The line with "Santo Stefano" marks the first line to copy, and the line with "Copyright © 2021 武汉唯众智创科技有限公司版权所有" marks the last. Transcribe that stretch of the data below exactly, without pictures.

_ _ _ _

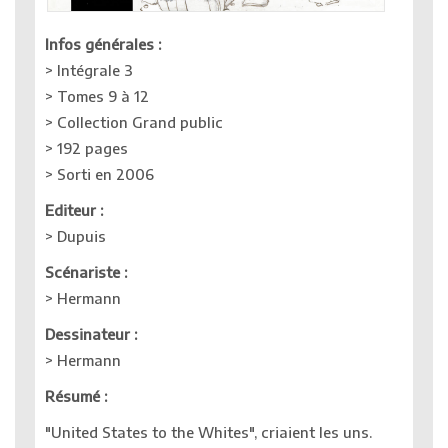
Infos générales :
> Intégrale 3
> Tomes 9 à 12
> Collection Grand public
> 192 pages
> Sorti en 2006
Editeur :
> Dupuis
Scénariste :
> Hermann
Dessinateur :
> Hermann
Résumé :
"United States to the Whites", criaient les uns.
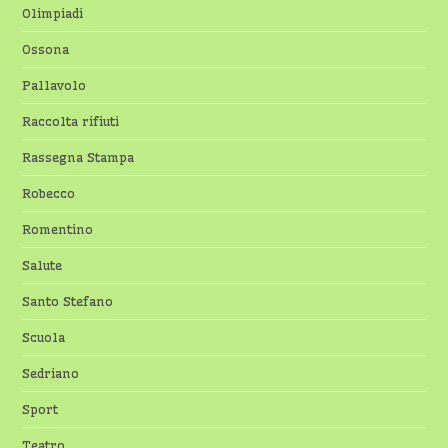
Olimpiadi
Ossona
Pallavolo
Raccolta rifiuti
Rassegna Stampa
Robecco
Romentino
Salute
Santo Stefano
Scuola
Sedriano
Sport
Teatro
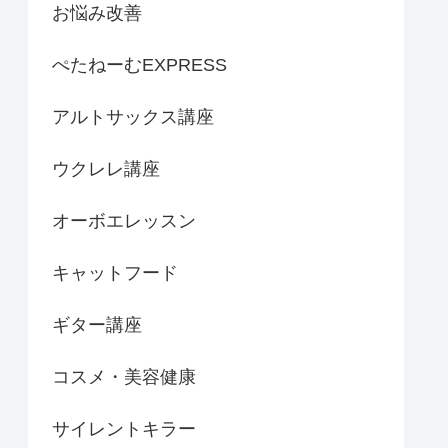
お悩み改善
ぺたねーむEXPRESS
アルトサックス講座
ウクレレ講座
オーボエレッスン
キャットフード
ギター講座
コスメ・美容健康
サイレントキラー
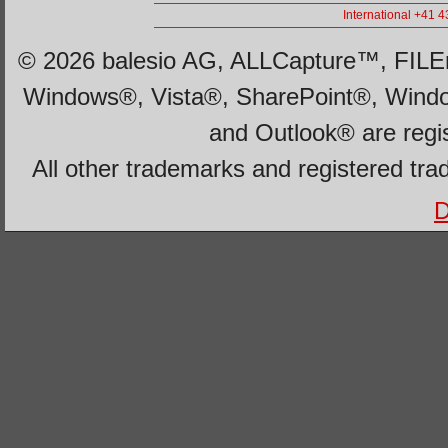
International +41 
© 2026 balesio AG, ALLCapture™, FILEm
Windows®, Vista®, SharePoint®, Wind
and Outlook® are regi
All other trademarks and registered tra
D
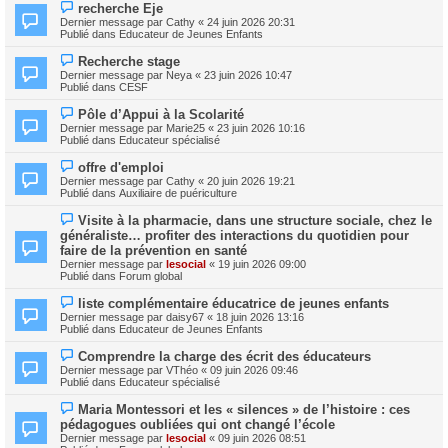
e
N
s
recherche Eje
a
o
s
Dernier message par
Cathy
«
24 juin 2026 20:31
u
u
a
Publié dans
Educateur de Jeunes Enfants
m
v
g
e
e
e
N
s
Recherche stage
a
o
s
Dernier message par
Neya
«
23 juin 2026 10:47
u
u
a
Publié dans
CESF
m
v
g
e
e
e
N
s
Pôle d’Appui à la Scolarité
a
o
s
Dernier message par
Marie25
«
23 juin 2026 10:16
u
u
a
Publié dans
Educateur spécialisé
m
v
g
e
e
e
N
s
offre d'emploi
a
o
s
Dernier message par
Cathy
«
20 juin 2026 19:21
u
u
a
Publié dans
Auxiliaire de puériculture
m
v
g
e
e
e
N
s
Visite à la pharmacie, dans une structure sociale, chez le
a
o
s
généraliste… profiter des interactions du quotidien pour
u
u
a
m
faire de la prévention en santé
v
g
e
Dernier message par
lesocial
«
19 juin 2026 09:00
e
e
s
Publié dans
Forum global
a
s
u
a
N
m
liste complémentaire éducatrice de jeunes enfants
g
o
e
Dernier message par
daisy67
«
18 juin 2026 13:16
e
u
s
Publié dans
Educateur de Jeunes Enfants
v
s
e
a
N
Comprendre la charge des écrit des éducateurs
a
g
o
Dernier message par
VThéo
«
09 juin 2026 09:46
u
e
u
Publié dans
Educateur spécialisé
m
v
e
e
N
s
Maria Montessori et les « silences » de l’histoire : ces
a
o
s
pédagogues oubliées qui ont changé l’école
u
u
a
m
Dernier message par
lesocial
«
09 juin 2026 08:51
v
g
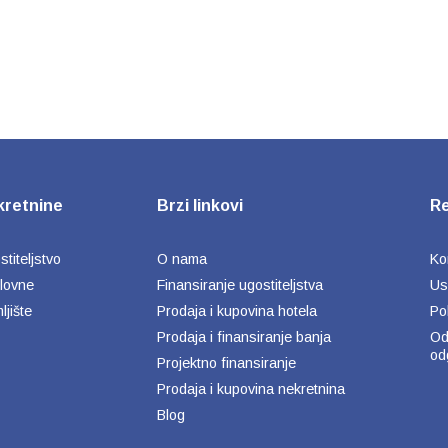
kretnine
Brzi linkovi
Re
titeljstvo
O nama
Ko
lovne
Finansiranje ugostiteljstva
Us
ljište
Prodaja i kupovina hotela
Pol
Prodaja i finansiranje banja
Od
od
Projektno finansiranje
Prodaja i kupovina nekretnina
Blog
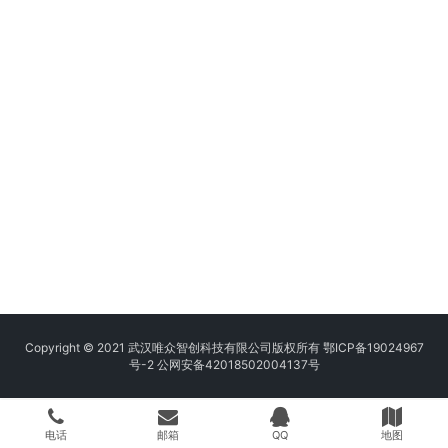
Copyright © 2021 武汉唯众智创科技有限公司版权所有
鄂ICP备19024967
号-2
公网安备42018502004137号
电话
邮箱
QQ
地图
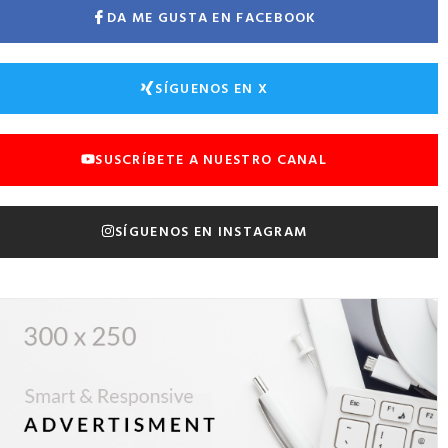
DA ME GUSTA EN FACEBOOK
SÍGUENOS EN X
SUSCRÍBETE A NUESTRO CANAL
SÍGUENOS EN INSTAGRAM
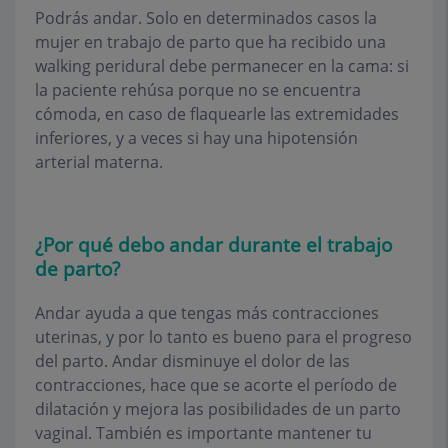
Podrás andar. Solo en determinados casos la
mujer en trabajo de parto que ha recibido una
walking peridural debe permanecer en la cama: si
la paciente rehúsa porque no se encuentra
cómoda, en caso de flaquearle las extremidades
inferiores, y a veces si hay una hipotensión
arterial materna.
¿Por qué debo andar durante el trabajo
de parto?
Andar ayuda a que tengas más contracciones
uterinas, y por lo tanto es bueno para el progreso
del parto. Andar disminuye el dolor de las
contracciones, hace que se acorte el período de
dilatación y mejora las posibilidades de un parto
vaginal. También es importante mantener tu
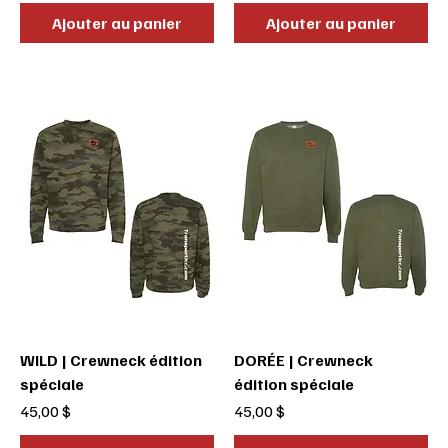
Ajouter au panier
Ajouter au panier
WILD | Crewneck édition
DORÉE | Crewneck
spéciale
édition spéciale
Prix
Prix
45,00 $
45,00 $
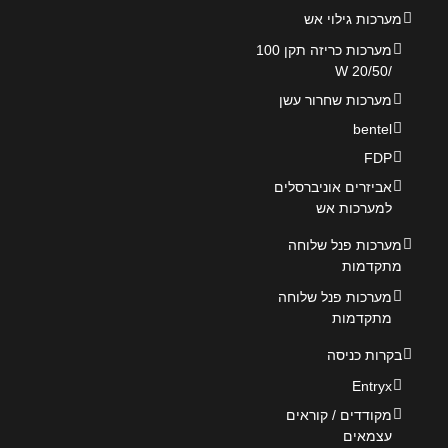
מערכות גילוי אש
מערכות כריזה תקן 100
/20/50 W
מערכות שחרור עשן
bentel
FDP
אביזרים אוניברסלים
למערכות אש
מערכות פנל שלוחה
מתקדמות
מערכות פנל שלוחה
מתקדמות
בקרות כניסה
Entryx
מקודדים / קוראים
עצמאים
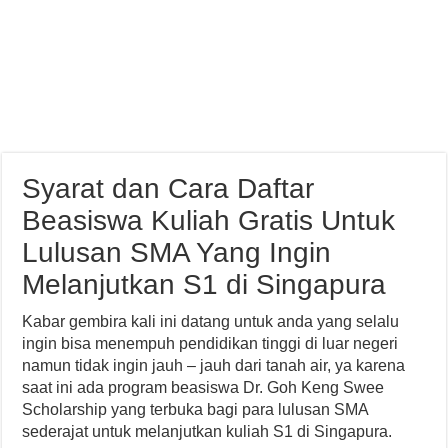
Syarat dan Cara Daftar
Beasiswa Kuliah Gratis Untuk
Lulusan SMA Yang Ingin
Melanjutkan S1 di Singapura
Kabar gembira kali ini datang untuk anda yang selalu
ingin bisa menempuh pendidikan tinggi di luar negeri
namun tidak ingin jauh – jauh dari tanah air, ya karena
saat ini ada program beasiswa Dr. Goh Keng Swee
Scholarship yang terbuka bagi para lulusan SMA
sederajat untuk melanjutkan kuliah S1 di Singapura.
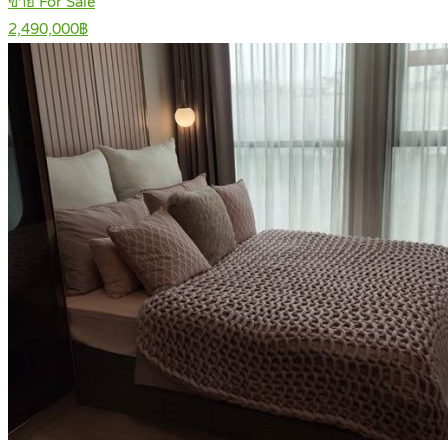
ขาย For Sale
2,490,000฿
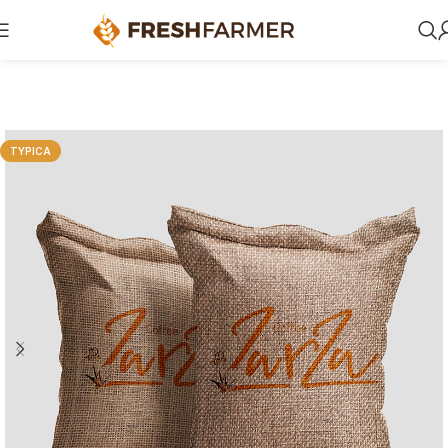
TYPICA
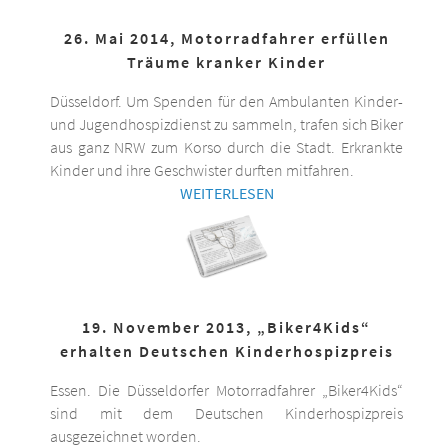
26. Mai 2014, Motorradfahrer erfüllen
Träume kranker Kinder
Düsseldorf. Um Spenden für den Ambulanten Kinder-
und Jugendhospizdienst zu sammeln, trafen sich Biker
aus ganz NRW zum Korso durch die Stadt. Erkrankte
Kinder und ihre Geschwister durften mitfahren.
WEITERLESEN
19. November 2013, „Biker4Kids“
erhalten Deutschen Kinderhospizpreis
Essen. Die Düsseldorfer Motorradfahrer „Biker4Kids“
sind mit dem Deutschen Kinderhospizpreis
ausgezeichnet worden.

_ _ _ _

■ Finished exercise
Santo Stefano
Scuola
Sedriano
Sport
Teatro
お悩み改善
ぺたねーむEXPRESS
アルトサックス講座
ウクレレ講座
オーボエレッスン
キャットフード
ギター講座
コスメ・美容健康
サイレントキラー
International +41 
© 2026 balesio AG, ALLCapture™, FILEm
Windows®, Vista®, SharePoint®, Wind
and Outlook® are regi
All other trademarks and registered tra
D
e
N
s
recherche Eje
a
o
s
Dernier message par
Cathy
«
24 juin 2026 20:31
u
u
a
Publié dans
Educateur de Jeunes Enfants
m
v
g
e
e
e
N
s
Recherche stage
a
o
s
Dernier message par
Neya
«
23 juin 2026 10:47
u
u
a
Publié dans
CESF
m
v
g
e
e
e
N
s
Pôle d’Appui à la Scolarité
a
o
s
Dernier message par
Marie25
«
23 juin 2026 10:16
u
u
a
Publié dans
Educateur spécialisé
m
v
g
e
e
e
N
s
offre d'emploi
a
o
s
Dernier message par
Cathy
«
20 juin 2026 19:21
u
u
a
Publié dans
Auxiliaire de puériculture
m
v
g
e
e
e
N
s
Visite à la pharmacie, dans une structure sociale, chez le
a
o
s
généraliste… profiter des interactions du quotidien pour
u
u
a
m
faire de la prévention en santé
v
g
e
Dernier message par
lesocial
«
19 juin 2026 09:00
e
e
s
Publié dans
Forum global
a
s
u
a
N
m
liste complémentaire éducatrice de jeunes enfants
g
o
e
Dernier message par
daisy67
«
18 juin 2026 13:16
e
u
s
Publié dans
Educateur de Jeunes Enfants
v
s
e
a
N
Comprendre la charge des écrit des éducateurs
a
g
o
Dernier message par
VThéo
«
09 juin 2026 09:46
u
e
u
Publié dans
Educateur spécialisé
m
v
e
e
N
s
Maria Montessori et les « silences » de l’histoire : ces
a
o
s
pédagogues oubliées qui ont changé l’école
u
u
a
m
Dernier message par
lesocial
«
09 juin 2026 08:51
v
g
kretnine
Brzi linkovi
Re
titeljstvo
O nama
Ko
lovne
Finansiranje ugostiteljstva
Us
ljište
Prodaja i kupovina hotela
Pol
Prodaja i finansiranje banja
Od
od
Projektno finansiranje
Prodaja i kupovina nekretnina
Blog
Copyright © 2021 武汉唯众智创科技有限公司版权所有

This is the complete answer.